Scott Jagow: Congress is back in session for the new year. The new president takes office in a couple weeks. A lot of economic proposals will be on the table. Commentator Robert Reich just hopes they’ll address the core problems.


Robert Reich: Over the next weeks and months, you can expect a flurry of new proposals for reviving the economy, reducing climate change, and improving national security. But progress is only possible in each of these areas by addressing the basic problem at its core.

For example, we can’t get the economy back on track until we figure out how to raise median incomes, because their decline is the core reason why there’s not enough demand to keep businesses humming. No matter how much taxpayer money is pumped into financial markets, banks won’t lend when they fear borrowers won’t repay, and people can’t borrow more without more income.

Or consider climate change. You’ll be hearing lots about creating new, alternative sources of energy, as well as pushing the Big Three to make more fuel-efficient cars. But the core problem is fossil fuels like oil are priced too low relative to their effect on the environment. Until we figure out how to permanently raise their costs — maybe through a carbon tax — consumers won’t switch to non-fossil fuels or demand efficient cars.

And when it comes to national security, no progress will be made with the Arab and Muslim worlds until there’s a peaceful resolution of the broiling Israeli-Palestinian conflict.

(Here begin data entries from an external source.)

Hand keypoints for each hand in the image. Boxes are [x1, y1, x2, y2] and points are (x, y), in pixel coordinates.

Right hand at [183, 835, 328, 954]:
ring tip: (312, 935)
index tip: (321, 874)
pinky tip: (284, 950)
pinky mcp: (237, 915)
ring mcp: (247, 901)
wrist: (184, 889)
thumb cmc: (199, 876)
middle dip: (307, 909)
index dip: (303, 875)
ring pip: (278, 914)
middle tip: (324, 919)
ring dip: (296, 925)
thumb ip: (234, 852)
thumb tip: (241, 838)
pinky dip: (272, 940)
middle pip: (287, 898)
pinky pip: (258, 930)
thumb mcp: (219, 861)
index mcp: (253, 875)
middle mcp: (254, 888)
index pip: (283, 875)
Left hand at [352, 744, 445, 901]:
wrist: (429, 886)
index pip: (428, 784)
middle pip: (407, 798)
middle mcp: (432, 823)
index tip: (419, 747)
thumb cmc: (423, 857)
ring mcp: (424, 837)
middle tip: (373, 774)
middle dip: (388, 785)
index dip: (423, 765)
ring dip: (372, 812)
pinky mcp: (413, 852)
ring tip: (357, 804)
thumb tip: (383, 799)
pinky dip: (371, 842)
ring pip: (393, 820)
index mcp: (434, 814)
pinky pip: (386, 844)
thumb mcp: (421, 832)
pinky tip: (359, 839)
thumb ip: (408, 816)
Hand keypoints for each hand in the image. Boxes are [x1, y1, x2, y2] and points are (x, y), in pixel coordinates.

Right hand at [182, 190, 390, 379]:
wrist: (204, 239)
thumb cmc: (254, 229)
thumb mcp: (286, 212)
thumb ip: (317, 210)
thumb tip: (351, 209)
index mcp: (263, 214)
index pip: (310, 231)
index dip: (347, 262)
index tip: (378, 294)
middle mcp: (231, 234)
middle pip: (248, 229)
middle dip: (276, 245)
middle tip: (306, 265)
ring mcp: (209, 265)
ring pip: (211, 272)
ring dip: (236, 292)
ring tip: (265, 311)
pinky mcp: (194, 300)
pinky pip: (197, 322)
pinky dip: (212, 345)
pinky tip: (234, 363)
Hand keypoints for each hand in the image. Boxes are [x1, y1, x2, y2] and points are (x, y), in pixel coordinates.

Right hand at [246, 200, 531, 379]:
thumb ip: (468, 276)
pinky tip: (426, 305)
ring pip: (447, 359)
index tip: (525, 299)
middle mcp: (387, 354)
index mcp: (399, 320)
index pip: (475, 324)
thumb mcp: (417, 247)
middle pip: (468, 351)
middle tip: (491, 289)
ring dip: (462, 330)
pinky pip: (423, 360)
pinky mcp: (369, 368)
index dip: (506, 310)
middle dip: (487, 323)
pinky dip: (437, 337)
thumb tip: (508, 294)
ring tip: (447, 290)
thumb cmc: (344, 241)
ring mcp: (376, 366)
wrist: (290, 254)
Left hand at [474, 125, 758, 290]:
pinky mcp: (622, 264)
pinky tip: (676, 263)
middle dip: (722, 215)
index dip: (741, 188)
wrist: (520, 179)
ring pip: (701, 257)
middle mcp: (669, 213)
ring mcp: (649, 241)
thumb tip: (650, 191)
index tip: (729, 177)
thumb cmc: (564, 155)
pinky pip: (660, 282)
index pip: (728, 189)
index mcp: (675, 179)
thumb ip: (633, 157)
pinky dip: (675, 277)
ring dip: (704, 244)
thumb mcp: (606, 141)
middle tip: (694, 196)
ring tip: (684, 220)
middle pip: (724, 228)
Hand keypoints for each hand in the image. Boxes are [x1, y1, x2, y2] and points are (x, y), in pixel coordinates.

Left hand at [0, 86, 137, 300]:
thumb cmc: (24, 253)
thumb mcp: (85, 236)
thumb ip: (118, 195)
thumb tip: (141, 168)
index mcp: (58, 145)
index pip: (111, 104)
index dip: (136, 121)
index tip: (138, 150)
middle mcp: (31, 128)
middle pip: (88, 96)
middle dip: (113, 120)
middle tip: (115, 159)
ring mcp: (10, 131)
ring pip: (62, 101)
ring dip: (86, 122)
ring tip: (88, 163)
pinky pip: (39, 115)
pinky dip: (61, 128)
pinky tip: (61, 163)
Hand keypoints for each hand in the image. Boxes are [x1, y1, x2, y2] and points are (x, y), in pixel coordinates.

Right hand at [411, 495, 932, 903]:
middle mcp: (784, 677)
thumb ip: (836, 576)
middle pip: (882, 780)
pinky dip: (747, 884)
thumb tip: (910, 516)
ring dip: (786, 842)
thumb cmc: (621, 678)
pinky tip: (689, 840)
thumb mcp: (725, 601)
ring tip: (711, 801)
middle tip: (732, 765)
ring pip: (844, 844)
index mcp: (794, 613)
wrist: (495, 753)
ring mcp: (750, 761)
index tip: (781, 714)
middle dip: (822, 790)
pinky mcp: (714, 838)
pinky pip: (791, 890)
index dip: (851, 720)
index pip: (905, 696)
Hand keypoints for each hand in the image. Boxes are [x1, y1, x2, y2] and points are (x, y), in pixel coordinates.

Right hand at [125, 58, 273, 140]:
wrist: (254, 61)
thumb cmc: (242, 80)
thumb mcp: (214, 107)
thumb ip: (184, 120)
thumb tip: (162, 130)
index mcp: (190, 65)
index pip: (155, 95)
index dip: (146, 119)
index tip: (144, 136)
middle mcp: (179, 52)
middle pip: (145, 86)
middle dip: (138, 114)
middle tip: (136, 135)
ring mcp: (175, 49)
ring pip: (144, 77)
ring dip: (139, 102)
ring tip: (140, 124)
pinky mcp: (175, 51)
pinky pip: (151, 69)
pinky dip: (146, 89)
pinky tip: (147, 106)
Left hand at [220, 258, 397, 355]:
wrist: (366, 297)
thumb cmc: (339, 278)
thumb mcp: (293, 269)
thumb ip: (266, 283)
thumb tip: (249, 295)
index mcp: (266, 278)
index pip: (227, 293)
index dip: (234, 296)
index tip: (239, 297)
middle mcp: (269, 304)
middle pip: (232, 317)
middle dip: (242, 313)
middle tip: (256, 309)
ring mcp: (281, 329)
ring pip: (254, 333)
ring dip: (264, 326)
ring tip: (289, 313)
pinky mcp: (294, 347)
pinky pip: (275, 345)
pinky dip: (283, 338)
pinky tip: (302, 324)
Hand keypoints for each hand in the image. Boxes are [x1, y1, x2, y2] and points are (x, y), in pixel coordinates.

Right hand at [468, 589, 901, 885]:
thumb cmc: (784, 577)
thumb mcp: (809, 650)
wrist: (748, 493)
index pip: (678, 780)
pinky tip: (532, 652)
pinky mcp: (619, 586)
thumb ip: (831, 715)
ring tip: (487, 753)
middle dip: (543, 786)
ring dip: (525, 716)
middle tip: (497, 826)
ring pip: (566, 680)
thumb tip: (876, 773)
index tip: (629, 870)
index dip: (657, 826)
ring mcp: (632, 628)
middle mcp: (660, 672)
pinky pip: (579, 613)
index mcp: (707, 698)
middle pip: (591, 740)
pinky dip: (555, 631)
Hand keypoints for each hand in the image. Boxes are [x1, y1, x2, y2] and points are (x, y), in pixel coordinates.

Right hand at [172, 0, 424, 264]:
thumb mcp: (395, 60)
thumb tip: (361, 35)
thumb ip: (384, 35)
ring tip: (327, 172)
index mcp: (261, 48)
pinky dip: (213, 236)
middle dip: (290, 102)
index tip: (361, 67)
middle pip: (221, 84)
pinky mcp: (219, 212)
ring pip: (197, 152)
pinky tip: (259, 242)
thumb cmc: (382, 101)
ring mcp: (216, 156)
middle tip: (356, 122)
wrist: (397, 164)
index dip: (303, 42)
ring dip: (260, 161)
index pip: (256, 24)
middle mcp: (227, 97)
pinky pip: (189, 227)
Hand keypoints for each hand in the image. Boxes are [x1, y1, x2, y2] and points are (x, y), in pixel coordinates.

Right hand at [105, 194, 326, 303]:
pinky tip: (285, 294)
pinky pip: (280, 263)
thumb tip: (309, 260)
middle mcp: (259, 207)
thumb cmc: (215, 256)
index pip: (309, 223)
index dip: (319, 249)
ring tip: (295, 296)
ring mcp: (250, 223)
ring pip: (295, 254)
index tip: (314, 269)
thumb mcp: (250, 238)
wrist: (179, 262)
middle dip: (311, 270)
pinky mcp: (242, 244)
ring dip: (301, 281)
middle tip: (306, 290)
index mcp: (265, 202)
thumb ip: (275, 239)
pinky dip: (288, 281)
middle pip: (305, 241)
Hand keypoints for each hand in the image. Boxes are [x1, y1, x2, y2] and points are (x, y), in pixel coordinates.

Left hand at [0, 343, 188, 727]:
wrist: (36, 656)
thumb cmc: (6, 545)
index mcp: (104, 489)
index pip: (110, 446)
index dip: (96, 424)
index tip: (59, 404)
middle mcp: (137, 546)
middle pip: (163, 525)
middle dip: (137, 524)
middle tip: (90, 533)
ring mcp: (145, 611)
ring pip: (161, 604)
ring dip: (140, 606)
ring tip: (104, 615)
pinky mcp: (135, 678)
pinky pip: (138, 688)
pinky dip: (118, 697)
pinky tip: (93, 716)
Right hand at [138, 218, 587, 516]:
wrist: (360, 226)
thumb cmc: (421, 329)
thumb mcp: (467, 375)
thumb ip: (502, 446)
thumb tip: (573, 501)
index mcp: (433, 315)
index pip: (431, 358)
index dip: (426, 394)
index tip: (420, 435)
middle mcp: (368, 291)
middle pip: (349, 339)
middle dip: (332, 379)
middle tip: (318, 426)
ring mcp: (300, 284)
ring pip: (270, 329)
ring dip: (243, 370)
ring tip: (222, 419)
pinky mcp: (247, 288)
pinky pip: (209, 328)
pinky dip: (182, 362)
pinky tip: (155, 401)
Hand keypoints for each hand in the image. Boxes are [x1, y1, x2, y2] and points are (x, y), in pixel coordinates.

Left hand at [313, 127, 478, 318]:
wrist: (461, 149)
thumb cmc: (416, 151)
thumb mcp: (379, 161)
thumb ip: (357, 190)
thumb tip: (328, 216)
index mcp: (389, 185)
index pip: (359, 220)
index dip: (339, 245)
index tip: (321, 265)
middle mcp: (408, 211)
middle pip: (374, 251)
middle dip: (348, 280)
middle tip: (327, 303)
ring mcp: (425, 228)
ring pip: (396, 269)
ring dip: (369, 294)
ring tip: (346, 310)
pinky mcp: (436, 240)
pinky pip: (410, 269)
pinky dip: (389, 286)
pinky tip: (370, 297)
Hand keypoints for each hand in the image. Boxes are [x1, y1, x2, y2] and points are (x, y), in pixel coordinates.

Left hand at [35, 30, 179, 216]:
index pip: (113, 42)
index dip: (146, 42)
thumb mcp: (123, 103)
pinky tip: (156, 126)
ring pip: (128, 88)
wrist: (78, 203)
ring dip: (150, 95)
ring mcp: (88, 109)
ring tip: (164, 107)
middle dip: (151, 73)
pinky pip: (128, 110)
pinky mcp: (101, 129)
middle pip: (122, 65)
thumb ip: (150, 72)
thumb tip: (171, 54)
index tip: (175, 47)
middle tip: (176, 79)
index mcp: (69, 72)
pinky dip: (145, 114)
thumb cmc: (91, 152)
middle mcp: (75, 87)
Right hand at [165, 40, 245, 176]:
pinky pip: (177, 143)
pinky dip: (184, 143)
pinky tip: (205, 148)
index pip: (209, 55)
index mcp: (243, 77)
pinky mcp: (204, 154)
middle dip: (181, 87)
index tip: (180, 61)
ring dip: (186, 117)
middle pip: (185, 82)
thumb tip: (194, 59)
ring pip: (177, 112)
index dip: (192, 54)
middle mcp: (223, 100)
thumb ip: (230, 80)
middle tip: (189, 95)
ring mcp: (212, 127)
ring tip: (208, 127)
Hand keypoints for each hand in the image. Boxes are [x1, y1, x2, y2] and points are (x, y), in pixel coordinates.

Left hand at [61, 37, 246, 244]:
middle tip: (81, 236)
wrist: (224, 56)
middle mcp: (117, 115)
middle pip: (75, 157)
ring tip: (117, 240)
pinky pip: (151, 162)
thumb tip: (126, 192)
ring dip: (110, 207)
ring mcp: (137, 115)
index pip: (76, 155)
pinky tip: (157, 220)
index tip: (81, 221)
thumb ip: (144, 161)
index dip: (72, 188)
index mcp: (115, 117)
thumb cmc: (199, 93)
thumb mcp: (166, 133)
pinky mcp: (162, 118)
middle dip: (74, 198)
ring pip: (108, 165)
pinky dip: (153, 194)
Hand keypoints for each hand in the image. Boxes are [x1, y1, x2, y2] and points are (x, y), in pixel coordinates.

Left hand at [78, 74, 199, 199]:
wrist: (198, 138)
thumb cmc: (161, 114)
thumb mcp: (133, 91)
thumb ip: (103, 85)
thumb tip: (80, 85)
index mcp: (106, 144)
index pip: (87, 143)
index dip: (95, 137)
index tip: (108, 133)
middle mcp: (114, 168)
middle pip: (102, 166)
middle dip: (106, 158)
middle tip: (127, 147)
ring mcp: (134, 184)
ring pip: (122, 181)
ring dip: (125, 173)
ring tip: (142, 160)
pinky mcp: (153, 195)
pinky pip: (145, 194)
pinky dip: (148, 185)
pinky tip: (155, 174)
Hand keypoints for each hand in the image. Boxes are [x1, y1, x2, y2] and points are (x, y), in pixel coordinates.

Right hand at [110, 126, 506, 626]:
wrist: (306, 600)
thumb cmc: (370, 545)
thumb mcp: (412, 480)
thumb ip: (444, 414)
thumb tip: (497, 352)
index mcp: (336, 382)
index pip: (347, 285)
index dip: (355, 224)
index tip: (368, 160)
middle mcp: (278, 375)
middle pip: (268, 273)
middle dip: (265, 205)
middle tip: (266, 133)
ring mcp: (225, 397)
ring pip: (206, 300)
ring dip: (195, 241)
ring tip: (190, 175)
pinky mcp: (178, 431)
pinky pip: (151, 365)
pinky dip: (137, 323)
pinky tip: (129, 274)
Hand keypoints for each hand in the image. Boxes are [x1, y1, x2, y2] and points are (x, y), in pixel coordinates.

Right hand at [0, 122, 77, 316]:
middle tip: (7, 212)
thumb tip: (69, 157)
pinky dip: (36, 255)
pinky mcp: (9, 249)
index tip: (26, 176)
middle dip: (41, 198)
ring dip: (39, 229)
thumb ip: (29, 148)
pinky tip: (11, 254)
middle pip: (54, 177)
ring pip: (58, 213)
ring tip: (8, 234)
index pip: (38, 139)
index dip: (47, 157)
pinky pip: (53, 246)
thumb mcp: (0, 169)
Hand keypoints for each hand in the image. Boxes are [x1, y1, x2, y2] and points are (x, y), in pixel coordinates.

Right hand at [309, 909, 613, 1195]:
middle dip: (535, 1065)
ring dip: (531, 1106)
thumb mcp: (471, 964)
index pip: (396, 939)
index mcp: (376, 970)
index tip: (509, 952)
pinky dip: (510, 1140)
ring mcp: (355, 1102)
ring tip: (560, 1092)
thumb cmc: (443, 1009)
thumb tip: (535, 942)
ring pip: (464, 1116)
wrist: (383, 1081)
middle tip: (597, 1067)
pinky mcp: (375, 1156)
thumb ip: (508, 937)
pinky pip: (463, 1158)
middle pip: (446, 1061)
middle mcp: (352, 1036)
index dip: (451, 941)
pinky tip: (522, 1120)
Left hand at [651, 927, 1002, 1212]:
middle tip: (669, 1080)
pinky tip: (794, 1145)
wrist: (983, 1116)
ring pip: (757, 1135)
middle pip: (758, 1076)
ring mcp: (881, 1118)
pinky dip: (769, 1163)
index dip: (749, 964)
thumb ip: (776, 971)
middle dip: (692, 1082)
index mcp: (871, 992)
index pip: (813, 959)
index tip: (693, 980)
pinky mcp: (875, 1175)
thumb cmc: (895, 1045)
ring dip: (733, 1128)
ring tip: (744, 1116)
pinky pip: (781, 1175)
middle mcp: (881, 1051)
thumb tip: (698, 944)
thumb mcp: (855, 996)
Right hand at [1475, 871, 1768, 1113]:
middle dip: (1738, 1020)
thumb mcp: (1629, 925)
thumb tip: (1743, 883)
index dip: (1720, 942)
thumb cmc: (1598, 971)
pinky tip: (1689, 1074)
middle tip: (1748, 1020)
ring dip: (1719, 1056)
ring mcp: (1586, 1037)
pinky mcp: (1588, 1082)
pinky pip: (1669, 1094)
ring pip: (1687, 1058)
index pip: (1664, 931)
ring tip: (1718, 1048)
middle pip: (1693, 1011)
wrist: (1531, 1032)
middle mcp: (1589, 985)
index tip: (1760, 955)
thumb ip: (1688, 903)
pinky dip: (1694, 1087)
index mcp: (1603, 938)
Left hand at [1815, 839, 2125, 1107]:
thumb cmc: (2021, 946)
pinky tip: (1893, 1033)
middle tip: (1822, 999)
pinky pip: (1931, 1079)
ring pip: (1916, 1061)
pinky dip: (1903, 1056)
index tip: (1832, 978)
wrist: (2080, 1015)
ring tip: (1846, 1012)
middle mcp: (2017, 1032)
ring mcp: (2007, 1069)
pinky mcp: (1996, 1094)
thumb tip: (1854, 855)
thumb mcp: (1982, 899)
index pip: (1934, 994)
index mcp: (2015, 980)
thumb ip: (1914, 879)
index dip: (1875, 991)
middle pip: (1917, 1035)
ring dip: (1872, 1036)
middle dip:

No matter what we try to do elsewhere in the Middle East, the simmering tensions and periodic hostilities in this one place will continue to destabilize everywhere else.

Each of these three core problems is huge. But if they’re not solved, just about everything else we try to do to restart the economy, reduce climate change, or improve national security will fail.

Compounding these core problems are tradeoffs among them. For example, a carbon tax may undermine incomes and slow the recovery. And peace in the Middle East is likely to lower oil costs, making it harder to get people to switch to alternative sources of energy.

Get it? Beneath the upcoming flurry of proposals from Washington lie at least three of the most vexing core problems we’ve ever faced. Keep your hopes up, but your expectations in check.

Jagow: Robert Reich teaches public policy at the University of California, Berkeley. His latest book is “Supercapitalism.”